= Text passage =
============

American graphic designer (1935–2024)

Bob Salpeter (October 16, 1935 – September 8, 2024) was an American graphic designer.

==Education and early career==
Bob Salpeter studied at the School of Industrial Art (1949–1953) and the School of Visual Arts in New York (1956–1958).

Salpeter worked at various design firms including Ben Lorenz Associates and the Bureau of Advertising before working for IBM (1960–1971) designing product literature and exhibits. With Arthur Appel in 1971, he programmed an IBM 360 to produce the first known computer-generated origami. At IBM, he was mentored by Paul Rand.

In 1972, Salpeter joined with Dick Lopez and founded Lopez Salpeter Design, producing a wide variety of graphic and exhibit design projects including the Human Variation Exhibition at The American Museum of Natural History and the History of Golf exhibit, at the World Golf Hall of Fame.

In 1979, he formed Salpeter Design now Salpeter Ventura working on design projects for clients such as IBM, Sony, American Express, and many financial companies such as Federated, Merrill Lynch, Oppenheimer Funds, and Goldman Sachs.

Salpeter died on September 8, 2024, at the age of 88.

==Teaching==
Salpeter taught Graphic Communication at Pratt Institute (1985–2005).

==Awards==
He has received numerous design awards from the American Institute of Graphic Arts, the Art Directors Club of New York, Type Directors Club and Design International in Paris, among others.

============

= Data records =
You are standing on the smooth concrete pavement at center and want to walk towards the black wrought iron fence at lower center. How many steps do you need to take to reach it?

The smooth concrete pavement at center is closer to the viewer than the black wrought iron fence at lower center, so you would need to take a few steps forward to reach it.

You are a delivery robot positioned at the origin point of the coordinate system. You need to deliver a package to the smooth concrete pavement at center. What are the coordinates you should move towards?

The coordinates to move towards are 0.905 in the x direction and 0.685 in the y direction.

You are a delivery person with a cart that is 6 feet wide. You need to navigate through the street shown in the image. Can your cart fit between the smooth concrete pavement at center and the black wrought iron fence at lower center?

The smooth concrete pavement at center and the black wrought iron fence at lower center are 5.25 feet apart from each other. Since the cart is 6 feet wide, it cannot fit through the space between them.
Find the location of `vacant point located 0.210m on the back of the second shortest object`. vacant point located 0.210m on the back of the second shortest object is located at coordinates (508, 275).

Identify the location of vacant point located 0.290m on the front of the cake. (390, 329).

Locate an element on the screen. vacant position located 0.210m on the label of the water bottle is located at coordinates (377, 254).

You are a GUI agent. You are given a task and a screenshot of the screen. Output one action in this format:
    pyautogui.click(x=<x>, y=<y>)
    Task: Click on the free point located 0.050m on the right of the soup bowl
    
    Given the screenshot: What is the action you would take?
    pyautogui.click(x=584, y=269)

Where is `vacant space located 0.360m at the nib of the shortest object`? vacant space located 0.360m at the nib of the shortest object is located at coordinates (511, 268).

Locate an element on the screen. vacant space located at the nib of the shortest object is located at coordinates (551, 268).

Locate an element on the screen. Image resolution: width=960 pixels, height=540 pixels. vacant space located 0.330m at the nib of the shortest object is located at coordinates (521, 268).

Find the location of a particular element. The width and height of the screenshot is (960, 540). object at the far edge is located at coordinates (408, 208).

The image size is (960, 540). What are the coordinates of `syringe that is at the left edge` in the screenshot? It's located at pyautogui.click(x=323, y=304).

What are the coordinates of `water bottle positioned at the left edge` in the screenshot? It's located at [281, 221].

============

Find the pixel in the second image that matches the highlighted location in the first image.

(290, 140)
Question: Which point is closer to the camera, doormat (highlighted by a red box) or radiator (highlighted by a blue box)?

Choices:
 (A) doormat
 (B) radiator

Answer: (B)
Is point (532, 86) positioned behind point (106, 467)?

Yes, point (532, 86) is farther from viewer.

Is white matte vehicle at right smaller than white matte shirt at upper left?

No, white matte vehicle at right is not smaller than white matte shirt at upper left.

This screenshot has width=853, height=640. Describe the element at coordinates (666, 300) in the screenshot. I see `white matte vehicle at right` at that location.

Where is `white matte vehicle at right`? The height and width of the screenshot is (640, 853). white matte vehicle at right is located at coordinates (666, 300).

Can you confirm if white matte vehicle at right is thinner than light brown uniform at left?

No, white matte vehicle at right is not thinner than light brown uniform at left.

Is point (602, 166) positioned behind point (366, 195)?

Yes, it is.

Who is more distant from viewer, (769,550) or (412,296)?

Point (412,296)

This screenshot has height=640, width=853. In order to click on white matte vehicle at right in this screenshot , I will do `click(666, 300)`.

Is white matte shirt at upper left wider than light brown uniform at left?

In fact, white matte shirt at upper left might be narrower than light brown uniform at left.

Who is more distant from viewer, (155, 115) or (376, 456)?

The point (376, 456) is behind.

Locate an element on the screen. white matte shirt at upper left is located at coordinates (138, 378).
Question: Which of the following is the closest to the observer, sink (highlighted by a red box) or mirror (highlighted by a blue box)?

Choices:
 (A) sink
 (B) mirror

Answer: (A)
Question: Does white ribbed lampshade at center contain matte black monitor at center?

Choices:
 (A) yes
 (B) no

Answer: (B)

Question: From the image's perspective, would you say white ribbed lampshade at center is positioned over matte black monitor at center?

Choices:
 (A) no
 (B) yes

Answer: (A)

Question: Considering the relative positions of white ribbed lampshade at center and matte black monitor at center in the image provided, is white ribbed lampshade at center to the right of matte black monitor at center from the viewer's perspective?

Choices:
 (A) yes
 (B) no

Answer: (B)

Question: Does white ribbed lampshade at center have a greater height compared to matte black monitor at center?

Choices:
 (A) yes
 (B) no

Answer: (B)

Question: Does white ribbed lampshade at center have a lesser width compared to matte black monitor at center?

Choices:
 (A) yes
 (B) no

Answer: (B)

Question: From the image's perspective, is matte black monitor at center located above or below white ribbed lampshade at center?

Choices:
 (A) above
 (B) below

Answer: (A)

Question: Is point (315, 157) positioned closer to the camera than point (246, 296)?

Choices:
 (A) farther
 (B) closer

============

Retype the entire biography of Bob Salpeter word for word.

= Exercise solution =
American graphic designer (1935–2024)

Bob Salpeter (October 16, 1935 – September 8, 2024) was an American graphic designer.

==Education and early career==
Bob Salpeter studied at the School of Industrial Art (1949–1953) and the School of Visual Arts in New York (1956–1958).

Salpeter worked at various design firms including Ben Lorenz Associates and the Bureau of Advertising before working for IBM (1960–1971) designing product literature and exhibits. With Arthur Appel in 1971, he programmed an IBM 360 to produce the first known computer-generated origami. At IBM, he was mentored by Paul Rand.

In 1972, Salpeter joined with Dick Lopez and founded Lopez Salpeter Design, producing a wide variety of graphic and exhibit design projects including the Human Variation Exhibition at The American Museum of Natural History and the History of Golf exhibit, at the World Golf Hall of Fame.

In 1979, he formed Salpeter Design now Salpeter Ventura working on design projects for clients such as IBM, Sony, American Express, and many financial companies such as Federated, Merrill Lynch, Oppenheimer Funds, and Goldman Sachs.

Salpeter died on September 8, 2024, at the age of 88.

==Teaching==
Salpeter taught Graphic Communication at Pratt Institute (1985–2005).

==Awards==
He has received numerous design awards from the American Institute of Graphic Arts, the Art Directors Club of New York, Type Directors Club and Design International in Paris, among others.